No. 5: Doritos Dinamita, “Dina & Mita” – I can only surmise that Jenna Ortega’s presence in the teaser campaign was meant to drum up interest in the final spot. Nothing against Ms. Ortega, but such teaser-based shenanigans were unnecessary. This is fun spot that succeeds on the wizened shoulders (and steely glares) of Dina and Mita. The set pieces are well-executed, and the sight gags blissfully lack the eyeroll-inducing quality one often sees with these types of spots. Fiery end tag is a bit much, but that’s a minor quibble. And the “go ahead, try us” more than overcomes the visual cliché.

Nos. 4: Kawasaki, “Mullets” – In ye olden days, the Chevy El Camino held the vaunted title of Mullet Mobile (sorry, Ford Ranchero – not sorry, Subaru B.R.A.T.). Now that the majority of the driving public is piloting crossovers and mechanized virtue signals, the crown is up for grabs. Not that anyone with a spectacular Kentucky Waterfall for cover it up with a crown, but you get my meaning. Which brings us, finally, to this spot. There is no shortage of this type of vehicle for sale across the fruited plains, and this piece of advertising doesn’t do much to tell the audience how the Ridge differs from the competition. No. Its sole purpose is to sell you on how hard it rocks. You want a John Deere Gator like your dad had? Go nuts, Captain Slow. The Ridge is for folks who’d own a Kawasaki Ninja ZX-14R if they didn’t live off a 2-mile stretch of gravel road. Heck yeah. I do wish they’d gone with David “Joe Dirt” Spade instead of Stone Cold Steve Austin. We could’ve witnessed the first double-mullet in Super Bowl advertising history.

No. 3: State Farm, “Like a Good Neighbaaa” – Basically a one-joke spot that manages to rise above the trope for few reasons. First, they’re hammering home the tagline. Second, they’ve got 50 years of Arnold’s accent (Is that a type of brand equity? Sure, why not.) to milk. Third, the set pieces, pacing, and editing are all spiffy. That’s right, spiffy. Basically, they executed at a high level. I laughed. Instead of rolling my eyes. DeVito’s dig at the end was superb. Again, with the lack of eye rolling.
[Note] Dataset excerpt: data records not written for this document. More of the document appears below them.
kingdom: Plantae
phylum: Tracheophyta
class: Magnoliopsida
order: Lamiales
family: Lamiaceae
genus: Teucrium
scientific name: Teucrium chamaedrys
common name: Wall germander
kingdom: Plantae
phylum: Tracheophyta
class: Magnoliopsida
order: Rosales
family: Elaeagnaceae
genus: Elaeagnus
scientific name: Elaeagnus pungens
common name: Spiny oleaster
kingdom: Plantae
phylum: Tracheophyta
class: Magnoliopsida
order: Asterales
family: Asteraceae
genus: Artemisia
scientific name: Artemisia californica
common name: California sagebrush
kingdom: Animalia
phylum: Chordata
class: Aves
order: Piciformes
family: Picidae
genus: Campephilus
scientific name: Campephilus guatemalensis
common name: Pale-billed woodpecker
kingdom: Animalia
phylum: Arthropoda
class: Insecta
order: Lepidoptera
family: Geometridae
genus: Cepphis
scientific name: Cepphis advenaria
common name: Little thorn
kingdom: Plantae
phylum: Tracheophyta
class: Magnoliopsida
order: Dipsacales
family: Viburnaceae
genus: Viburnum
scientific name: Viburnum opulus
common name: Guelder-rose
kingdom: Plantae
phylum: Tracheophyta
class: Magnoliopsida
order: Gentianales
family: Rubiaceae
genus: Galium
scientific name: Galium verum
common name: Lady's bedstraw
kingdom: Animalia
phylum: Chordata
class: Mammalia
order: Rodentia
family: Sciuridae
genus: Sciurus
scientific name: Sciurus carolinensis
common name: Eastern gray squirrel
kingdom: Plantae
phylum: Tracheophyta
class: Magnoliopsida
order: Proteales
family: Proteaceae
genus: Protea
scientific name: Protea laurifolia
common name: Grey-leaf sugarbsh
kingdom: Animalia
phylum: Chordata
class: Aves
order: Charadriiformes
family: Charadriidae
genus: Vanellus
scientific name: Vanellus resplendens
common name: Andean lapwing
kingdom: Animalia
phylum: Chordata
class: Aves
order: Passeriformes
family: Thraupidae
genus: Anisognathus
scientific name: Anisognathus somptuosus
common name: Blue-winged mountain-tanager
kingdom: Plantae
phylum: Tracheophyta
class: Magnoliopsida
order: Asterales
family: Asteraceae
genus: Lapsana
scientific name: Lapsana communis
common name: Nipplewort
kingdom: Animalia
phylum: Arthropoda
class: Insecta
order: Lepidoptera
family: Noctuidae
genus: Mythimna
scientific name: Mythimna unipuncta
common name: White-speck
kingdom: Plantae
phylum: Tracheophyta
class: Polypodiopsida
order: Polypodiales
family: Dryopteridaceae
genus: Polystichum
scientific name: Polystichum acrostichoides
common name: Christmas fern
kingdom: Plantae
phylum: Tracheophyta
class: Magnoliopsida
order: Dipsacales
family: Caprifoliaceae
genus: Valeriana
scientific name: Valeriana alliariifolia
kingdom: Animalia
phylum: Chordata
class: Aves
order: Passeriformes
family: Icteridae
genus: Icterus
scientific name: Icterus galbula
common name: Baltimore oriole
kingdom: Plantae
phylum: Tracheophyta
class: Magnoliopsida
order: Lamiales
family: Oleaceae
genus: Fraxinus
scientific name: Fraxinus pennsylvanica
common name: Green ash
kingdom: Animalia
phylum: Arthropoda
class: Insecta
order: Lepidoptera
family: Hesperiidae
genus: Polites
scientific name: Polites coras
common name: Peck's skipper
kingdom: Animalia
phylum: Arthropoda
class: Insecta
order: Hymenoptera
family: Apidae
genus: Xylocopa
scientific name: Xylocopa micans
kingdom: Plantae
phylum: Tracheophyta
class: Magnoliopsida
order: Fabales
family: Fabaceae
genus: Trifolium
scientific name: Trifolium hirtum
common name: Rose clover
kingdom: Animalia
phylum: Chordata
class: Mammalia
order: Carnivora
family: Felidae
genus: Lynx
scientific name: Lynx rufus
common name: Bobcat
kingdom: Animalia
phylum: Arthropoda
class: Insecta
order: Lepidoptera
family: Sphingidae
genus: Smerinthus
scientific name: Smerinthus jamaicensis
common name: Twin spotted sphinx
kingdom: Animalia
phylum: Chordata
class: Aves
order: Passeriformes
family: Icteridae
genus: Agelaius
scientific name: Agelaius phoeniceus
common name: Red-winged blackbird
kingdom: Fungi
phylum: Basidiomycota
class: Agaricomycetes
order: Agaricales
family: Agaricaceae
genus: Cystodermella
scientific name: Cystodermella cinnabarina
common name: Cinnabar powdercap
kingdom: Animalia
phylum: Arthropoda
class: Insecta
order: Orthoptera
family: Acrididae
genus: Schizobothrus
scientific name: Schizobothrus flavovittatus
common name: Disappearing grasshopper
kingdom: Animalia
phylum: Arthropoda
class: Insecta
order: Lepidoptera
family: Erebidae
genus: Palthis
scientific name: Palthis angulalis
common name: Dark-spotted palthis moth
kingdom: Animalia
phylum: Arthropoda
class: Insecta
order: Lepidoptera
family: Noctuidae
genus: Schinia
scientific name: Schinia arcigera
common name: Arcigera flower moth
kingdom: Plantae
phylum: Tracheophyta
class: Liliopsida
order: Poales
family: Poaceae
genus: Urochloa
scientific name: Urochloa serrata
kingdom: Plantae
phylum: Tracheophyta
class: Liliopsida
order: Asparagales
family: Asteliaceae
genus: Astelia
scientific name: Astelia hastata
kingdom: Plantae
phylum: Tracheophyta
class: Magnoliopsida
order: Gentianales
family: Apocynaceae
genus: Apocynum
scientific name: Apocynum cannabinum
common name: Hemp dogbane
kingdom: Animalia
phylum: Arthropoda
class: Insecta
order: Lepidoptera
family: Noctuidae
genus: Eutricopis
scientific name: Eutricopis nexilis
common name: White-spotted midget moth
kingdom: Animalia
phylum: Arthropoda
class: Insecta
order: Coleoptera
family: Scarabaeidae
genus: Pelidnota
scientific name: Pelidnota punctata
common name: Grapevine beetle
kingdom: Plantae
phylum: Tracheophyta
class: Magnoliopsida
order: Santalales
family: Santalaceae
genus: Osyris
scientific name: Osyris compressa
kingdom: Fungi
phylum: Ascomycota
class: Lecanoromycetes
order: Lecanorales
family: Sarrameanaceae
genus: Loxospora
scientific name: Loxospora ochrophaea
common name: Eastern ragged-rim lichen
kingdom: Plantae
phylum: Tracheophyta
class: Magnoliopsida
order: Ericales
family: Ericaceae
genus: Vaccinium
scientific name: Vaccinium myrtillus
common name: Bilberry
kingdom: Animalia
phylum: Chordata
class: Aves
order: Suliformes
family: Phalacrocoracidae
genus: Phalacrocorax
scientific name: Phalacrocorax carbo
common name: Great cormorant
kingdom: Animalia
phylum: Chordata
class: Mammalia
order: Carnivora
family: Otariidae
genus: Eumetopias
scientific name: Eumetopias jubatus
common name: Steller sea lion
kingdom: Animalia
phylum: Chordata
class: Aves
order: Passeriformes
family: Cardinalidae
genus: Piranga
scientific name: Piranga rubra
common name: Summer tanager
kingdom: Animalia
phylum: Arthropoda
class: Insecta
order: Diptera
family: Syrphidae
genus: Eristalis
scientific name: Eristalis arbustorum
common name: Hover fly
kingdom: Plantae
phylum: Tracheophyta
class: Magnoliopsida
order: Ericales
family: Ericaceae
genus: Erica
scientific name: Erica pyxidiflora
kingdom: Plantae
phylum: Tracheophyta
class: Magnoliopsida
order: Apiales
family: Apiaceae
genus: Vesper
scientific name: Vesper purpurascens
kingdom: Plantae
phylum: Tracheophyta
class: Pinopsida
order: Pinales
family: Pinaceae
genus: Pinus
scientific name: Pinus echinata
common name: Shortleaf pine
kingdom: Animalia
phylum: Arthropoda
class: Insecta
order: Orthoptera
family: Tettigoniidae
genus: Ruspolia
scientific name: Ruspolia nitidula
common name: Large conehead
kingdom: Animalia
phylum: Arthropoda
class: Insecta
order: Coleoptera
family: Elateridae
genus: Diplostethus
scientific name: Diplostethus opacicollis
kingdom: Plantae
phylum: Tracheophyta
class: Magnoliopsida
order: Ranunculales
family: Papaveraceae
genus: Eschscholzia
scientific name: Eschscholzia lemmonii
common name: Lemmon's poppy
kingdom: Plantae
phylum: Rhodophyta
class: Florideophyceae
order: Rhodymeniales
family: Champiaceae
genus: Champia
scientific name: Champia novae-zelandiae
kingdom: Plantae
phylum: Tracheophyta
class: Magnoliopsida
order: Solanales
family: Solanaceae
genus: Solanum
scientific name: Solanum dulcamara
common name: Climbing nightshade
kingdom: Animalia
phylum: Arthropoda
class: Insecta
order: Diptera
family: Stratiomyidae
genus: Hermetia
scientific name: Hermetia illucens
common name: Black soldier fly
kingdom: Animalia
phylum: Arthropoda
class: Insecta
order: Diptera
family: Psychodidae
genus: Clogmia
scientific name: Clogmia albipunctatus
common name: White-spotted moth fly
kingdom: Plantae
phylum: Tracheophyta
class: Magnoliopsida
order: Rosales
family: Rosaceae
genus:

No. 2: Google Pixel 8, “Javier In Frame” – Google has a consistent, if short, history of creating Super Bowl spots that make them seem less evil. Almost, dare we say, good. Benevolent even. And while not amount of tear jerking will convince me that the Alphabet Borg are truly on my side, this spot is yet another example of how one can craft a moving narrative around a feature most of us would just think is nifty but not entirely necessary. There’s a lot to like about this spot – the subtle build from solo selfies, to having a dog, to having a partner, to having it all being my favorite – and not much to nick besides, you know, the brand behind it.

No. 1: Etsy, “Try Gift Mode” – The only thing I can knock about this spot is its title. The opening three lines alone merit a place on this list. They sum up what I can only guess what the creative brief’s insight – gift giving is hard, and even more difficult when you feel obligated – without, you know, parroting the brief like 93.27% of modern ads do. Excellent use of the mime, too. I’m sure it was tempting to do more with that character (at least I would’ve been), but subtlety prevailed. Of course, as my wife opined, aren’t most sales on Etsy already gifts? But even if that’s true, it doesn’t detract from the spot. Awww crap, indeed.